## SELECTED EXTRACT
HODGE'S LAST MASTERS. CONCLUSION

After all the ploughing and the sowing, the hoeing and the harvest, comes the miserable end. Strong as the labourer may be, thick-set and capable of immense endurance; by slow degrees that strength must wear away. The limbs totter, the back is bowed, the dimmed sight can no longer guide the plough in a straight furrow, nor the weak hands wield the reaping-hook, Hodge, who, Atlas-like, supported upon his shoulders the agricultural world, comes in his old age under the dominion of his last masters at the workhouse. There, indeed, he finds almost the whole array of his rulers assembled. Tenant farmers sit as the guardians of the poor for their respective parishes; the clergyman and the squire by virtue of their office as magistrates; and the tradesman as guardian for the market town. Here are representatives of almost all his masters, and it may seem to him a little strange that it should require so many to govern such feeble folk.

The board-room at the workhouse is a large and apparently comfortable apartment. The fire is piled with glowing coals, the red light from which gleams on the polished fender. A vast table occupies the centre, and around it are arranged seats, for each of the guardians. The chairman is, perhaps, a clergyman (and magistrate), who for years has maintained something like peace between discordant elements. For the board-room is often a battle-field where political or sectarian animosities exhibit themselves in a rugged way. The clergyman, by force of character, has at all events succeeded in moderating the personal asperity of the contending parties. Many of the stout, elderly farmers who sit round the table have been elected year after year, no one disputing with them that tedious and thankless office. The clerk, always a solicitor, is also present, and his opinion is continually required. Knotty points of law are for ever arising over what seems so simple a matter as the grant of a dole of bread.

The business, indeed, of relieving the agricultural poor is no light one—a dozen or fifteen gentlemen often sit here the whole day. The routine of examining the relieving officers' books and receiving their reports takes up at least two hours. Agricultural unions often include a wide space of country, and getting from one village to another consumes as much time as would be needed for the actual relief of a much denser population. As a consequence, more relieving officers are employed than would seem at first glance necessary. Each of these has his records to present, and his accounts to be practically audited, a process naturally interspersed with inquiries respecting cottagers known to the guardians present.

Outline records
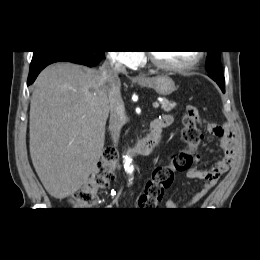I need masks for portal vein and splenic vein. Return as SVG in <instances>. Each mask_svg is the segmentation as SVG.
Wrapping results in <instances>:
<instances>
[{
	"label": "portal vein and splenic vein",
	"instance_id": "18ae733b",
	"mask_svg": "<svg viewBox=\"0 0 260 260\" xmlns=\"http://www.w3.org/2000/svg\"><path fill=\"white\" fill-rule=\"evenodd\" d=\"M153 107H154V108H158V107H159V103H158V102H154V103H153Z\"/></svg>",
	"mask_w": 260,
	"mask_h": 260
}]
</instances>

## WHAT YOU NEED TO DO
A) Can you quote the outline records word for word, from start to finish, with the pictures left out?
B) How would you write what comes next in the text about the workhouse board of guardians, picking up after its last sentence?
The text and the outline records have nothing to do with each other.

## PER-TASK OUTPUTS
A)
I need masks for portal vein and splenic vein. Return as SVG in <instances>. Each mask_svg is the segmentation as SVG.
Wrapping results in <instances>:
<instances>
[{
	"label": "portal vein and splenic vein",
	"instance_id": "18ae733b",
	"mask_svg": "<svg viewBox=\"0 0 260 260\" xmlns=\"http://www.w3.org/2000/svg\"><path fill=\"white\" fill-rule=\"evenodd\" d=\"M153 107H154V108H158V107H159V103H158V102H154V103H153Z\"/></svg>",
	"mask_w": 260,
	"mask_h": 260
}]
</instances>

B)
Personal applications for out-door relief are then heard. A group of intending applicants has been waiting in the porch for admission for some time. Women come for their daughters; daughters for their mothers; some want assistance during an approaching confinement, others ask for a small loan, to be repaid by instalments, with which to tide over their difficulties. One cottage woman is occasionally deputed by several of her neighbours as their representative. The labourer or his wife stands before the Board and makes a statement, supplemented by explanation from the relieving officer of the district. Another hour thus passes. Incidentally there arise cases of 'settlement' in distant parishes, when persons have become chargeable whose place of residence was recently, perhaps, half across the country. They have no parochial rights here and must be returned thither, after due inquiries made by the clerk and the exchange of considerable correspondence.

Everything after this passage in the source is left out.